◆ **Textabschnitt**:
*****

Energiepolitik ist auch Sache der Regionen

Der langsame Umbau des Energiemix liegt auch an unterschiedlichen Zuständigkeiten. Belgien gliedert sich in das niederländischsprachige Flandern, das frankophone Wallonien und die zweisprachige Hauptstadtregion Brüssel. Diese Regionen haben einen Autonomiegrad, der denjenigen deutscher Bundesländer weit übertrifft. Unter anderem sind sie auch für weite Teile der Energieversorgung zuständig.

So entscheidet Belgiens föderale Regierung nur in Fragen der Atomenergie und bei Windparks in der Nordsee. Bei allen anderen Energieträgern obliegen die Genehmigungen den Regionen in ihrem jeweiligen Gebiet. Diese unterschiedlichen Kompetenzen haben die Implementierung einer umfassenden Energiewende in den vergangenen Jahren behindert. Auch Belgiens 2019 verabschiedeter Nationaler Energie- und Klimaplan bis 2030 ist das Ergebnis langwieriger Verhandlungen zwischen den Regionen und der Föderalregierung. Flandern, Wallonien und Brüssel haben auch jeweils eigene Energie- und Klimapläne.

Mehr Geld für erneuerbare Quellen

Mitte März 2022 hat das föderale Kabinett mit der Verlängerung der beiden Atomreaktoren auch beschlossen, 1,2 Milliarden Euro zusätzlich für regenerative Energieträger bereitzustellen. Bereits die Energie- und Klimapläne bis 2030 skizzieren einen umfangreichen Ausbau.

*****

◆ **Datensatz**:
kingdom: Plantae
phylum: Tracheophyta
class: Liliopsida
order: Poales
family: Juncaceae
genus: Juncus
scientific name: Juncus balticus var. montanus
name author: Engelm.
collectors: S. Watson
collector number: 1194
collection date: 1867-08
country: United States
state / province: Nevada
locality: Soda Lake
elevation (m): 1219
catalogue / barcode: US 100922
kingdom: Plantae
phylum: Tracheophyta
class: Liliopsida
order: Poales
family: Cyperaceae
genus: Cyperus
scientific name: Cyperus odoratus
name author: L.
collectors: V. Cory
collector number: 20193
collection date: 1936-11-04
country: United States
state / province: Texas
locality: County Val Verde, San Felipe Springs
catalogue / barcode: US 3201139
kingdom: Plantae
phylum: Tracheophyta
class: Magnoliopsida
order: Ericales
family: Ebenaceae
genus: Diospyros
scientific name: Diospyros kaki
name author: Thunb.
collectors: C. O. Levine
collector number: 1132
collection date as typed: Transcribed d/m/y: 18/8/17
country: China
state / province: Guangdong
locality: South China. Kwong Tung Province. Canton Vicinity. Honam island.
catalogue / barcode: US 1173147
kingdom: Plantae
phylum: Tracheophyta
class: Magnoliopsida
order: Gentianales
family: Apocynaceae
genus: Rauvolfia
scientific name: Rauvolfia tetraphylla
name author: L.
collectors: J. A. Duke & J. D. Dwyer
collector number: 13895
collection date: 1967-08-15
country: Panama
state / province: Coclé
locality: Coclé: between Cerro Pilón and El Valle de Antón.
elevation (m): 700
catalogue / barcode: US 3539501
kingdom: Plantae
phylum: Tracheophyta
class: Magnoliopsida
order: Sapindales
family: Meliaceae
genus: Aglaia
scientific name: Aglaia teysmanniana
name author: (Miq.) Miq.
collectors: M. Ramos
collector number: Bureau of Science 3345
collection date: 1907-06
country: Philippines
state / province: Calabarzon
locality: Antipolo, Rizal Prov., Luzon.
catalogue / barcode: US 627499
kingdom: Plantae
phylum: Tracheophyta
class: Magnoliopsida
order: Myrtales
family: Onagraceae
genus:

*****

◆ **Aufgaben**:
#1 Worüber entscheidet laut dem Text über Belgiens Energiepolitik die föderale Regierung?
#2 Gib aus dem Text über Belgiens Energiepolitik die Stelle wortgetreu wieder, beginnend mit „Energiepolitik ist auch“ und endend mit „der Energieversorgung zuständig.“.
#3 Führe den Text über Belgiens Energiepolitik im Anschluss an seinen letzten Satz fort.
Die Liste steht in keinem Zusammenhang mit dem Text über Belgiens Energiepolitik.

◆ **Lösungen**:
#1 Nur über Fragen der Atomenergie und über Windparks in der Nordsee.

#2
Energiepolitik ist auch Sache der Regionen

Der langsame Umbau des Energiemix liegt auch an unterschiedlichen Zuständigkeiten. Belgien gliedert sich in das niederländischsprachige Flandern, das frankophone Wallonien und die zweisprachige Hauptstadtregion Brüssel. Diese Regionen haben einen Autonomiegrad, der denjenigen deutscher Bundesländer weit übertrifft. Unter anderem sind sie auch für weite Teile der Energieversorgung zuständig.

#3
Photovoltaikanlagen haben 2021 Strom im Umfang von 4,7 Terawattstunden erzeugt. Das waren 9,7 Prozent mehr als 2020. Bis 2030 soll die jährliche Solarstromgewinnung auf 9,7 Terawattstunden steigen.

Darüber hinaus haben Windparks in der Nordsee 2021 etwa 6,8 Terawattstunden Strom produziert. Das war in etwa so viel wie im Vorjahr, da deren Kapazität mit 2,3 Gigawatt gleich blieb. Bis 2030 soll die installierte Leistung in der Nordsee jedoch 4 Gigawatt erreichen. Windkraftanlagen zu Lande haben 2021 weitere 4 Terawattstunden an Strom bereitgestellt. Auch hier soll es bis 2030 zu einem starken Wachstum auf 9,6 Terawattstunden kommen. Davon sollen 5 Terawattstunden auf Flandern und 4,6 Terawattstunden auf Wallonien entfallen. Die Hauptstadtregion Brüssel setzt nicht auf Windparks.

Demgegenüber summierte sich die Stromerzeugung der beiden AKWs in Doel und Tihange im Jahr 2021 auf 48,1 Terawattstunden.